Thanks for your stories.


----------



## Bevdeforges

I think ultimately you'll find that the work possibilities may prove a greater challenge than the kids and their ability to adapt. Since Brexit actually took effect you may find employers here much less interested in jumping through the hoops to hire a non-EU foreigner unless your husband or you are in an in-demand high tech field (see, for example, the passeport talent categories).

On the school side of things, it may depend more on where exactly you wind up going. Paris and some of the larger towns in France may well have plenty of experience with newly arrived foreign kids, so more direct support and all through the schools. More rural areas, or simply areas without many foreign kids in the local schools may be a bit trickier. Plus a lot depends on how adaptable your kids are.


----------



## Lalla

There's a couple with a YouTube channel called Our Move To France who have two kids about ten years old and an older boy about 16. They described in one of their vlogs the process of getting their kids into schools in Creuse, and what the schools did to get the kids up to speed with learning French.
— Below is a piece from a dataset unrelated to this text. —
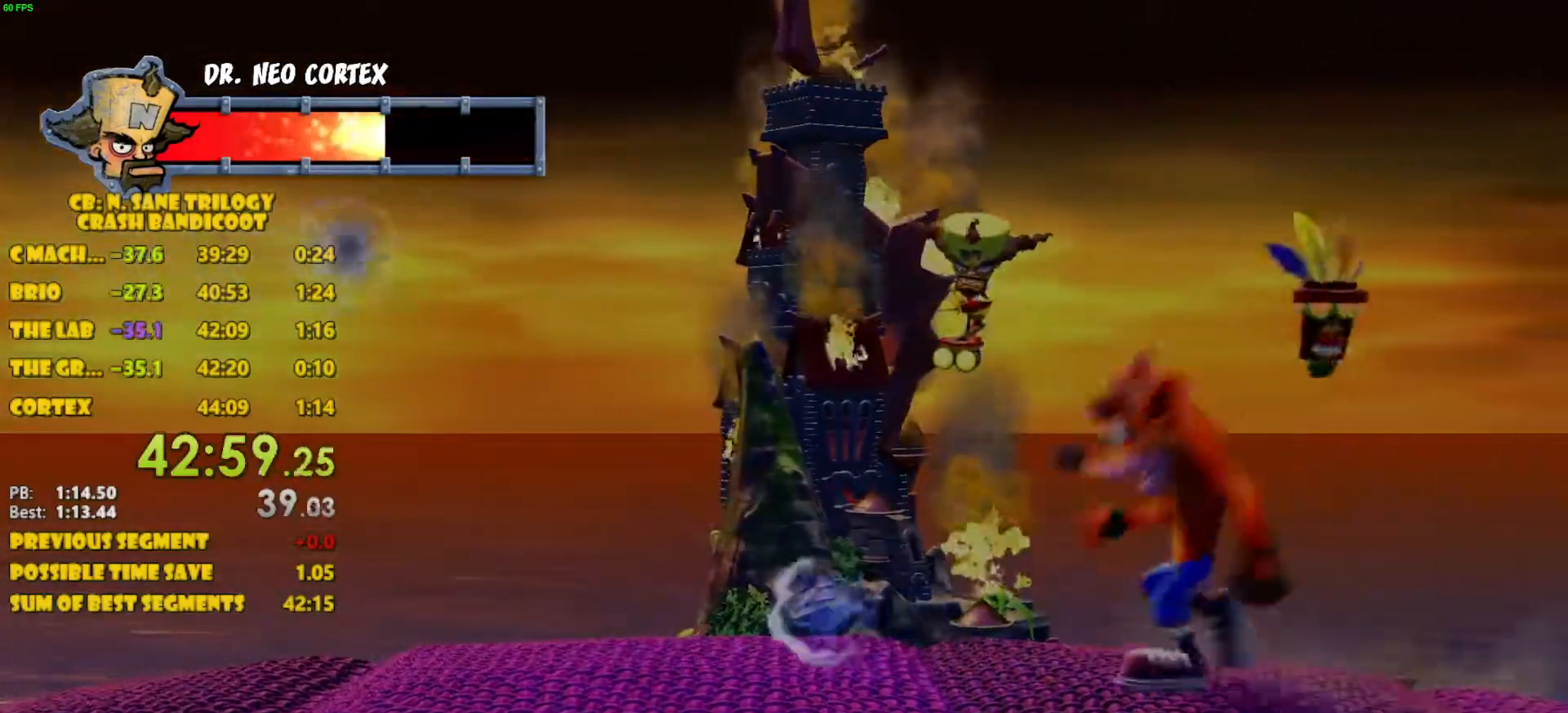
{"buttons": ["DPAD_LEFT"], "left_stick": "center", "events": [[150, "DPAD_LEFT", "up"], [333, "DPAD_LEFT", "down"]]}
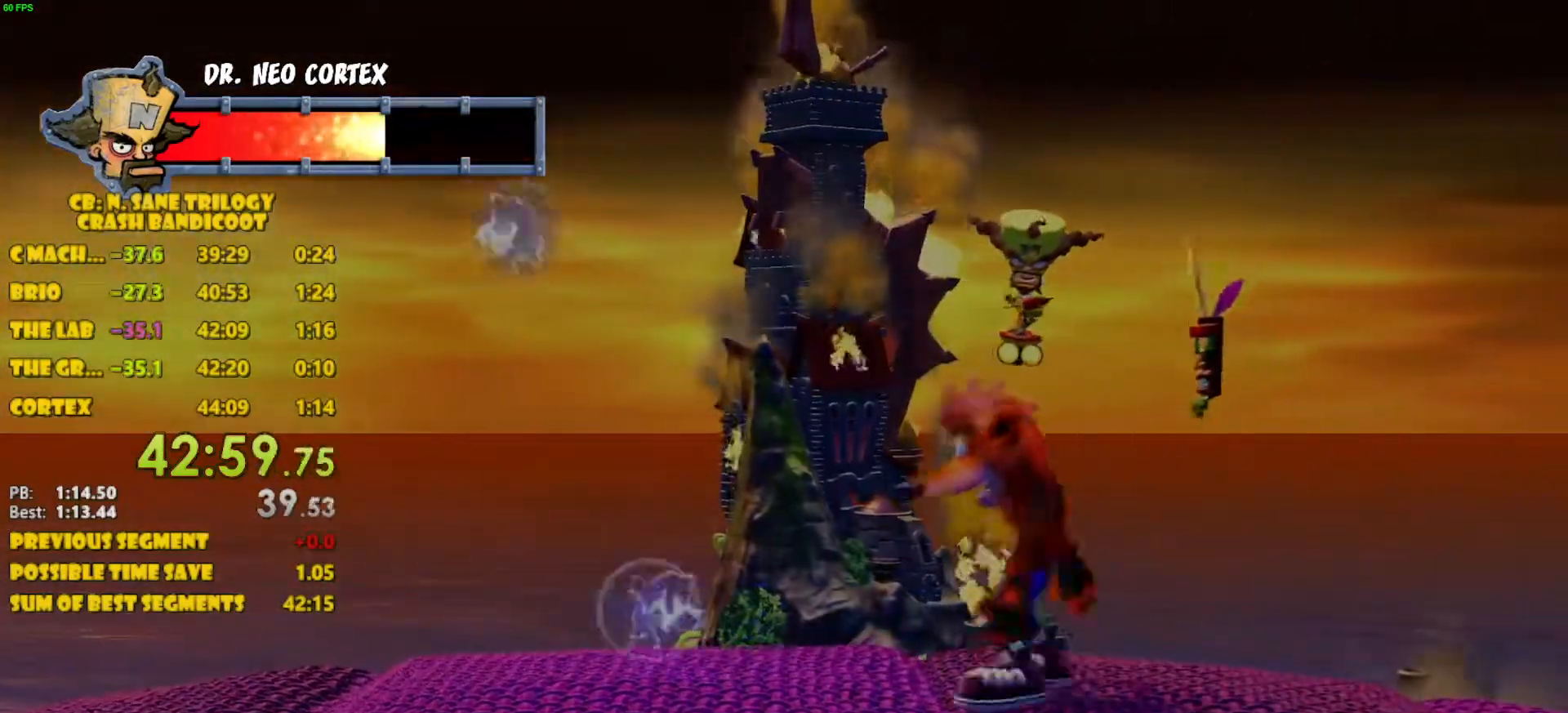
{"buttons": ["DPAD_LEFT"], "left_stick": "center", "events": [[300, "DPAD_LEFT", "up"], [417, "DPAD_LEFT", "down"]]}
I can't locate the exact vlog where they talked about it, but you certainly ask them anything you need to know. The schools assessed their language ability and arranged for them to spend a couple of days a week intensively learning the language.


----------



## Crabtree

Before worrying about school I think you need to find out if you can actually move to France.From what you say neither of you are EU citizens which mean you need to get Visas and be able to show how you intend to live whilst you are here.Unless you have some amazing individual qualification or skill so you can get a Passeport Talent then you are going to have to get a job before you move which frankly is unlikely or start your own business in France and all the hoops that it will involve and you will have to apply every year to renew your Carte de Sejour
The other thing is there a chance that any of your ancestors were EU nationals?
Do not forget that everything has changed since Brexit


----------



## suein56

I was under the impression that K is possibly French (hubby is from UK) and that they had lived in France as a couple and that their 2 children were born here. They went to NZ to help out with Grandpa and now wish to return to France.
Or have I misread things ?


----------



## BackinFrance

suein56 said:


> I was under the impression that K is possibly French (hubby is from UK) and that they had lived in France as a couple and that their 2 children were born here. They went to NZ to help out with Grandpa and now wish to return to France.
> Or have I misread things ?


I don't know, she does say NZ is her home country, but she could still be a dual French or EU citizen. 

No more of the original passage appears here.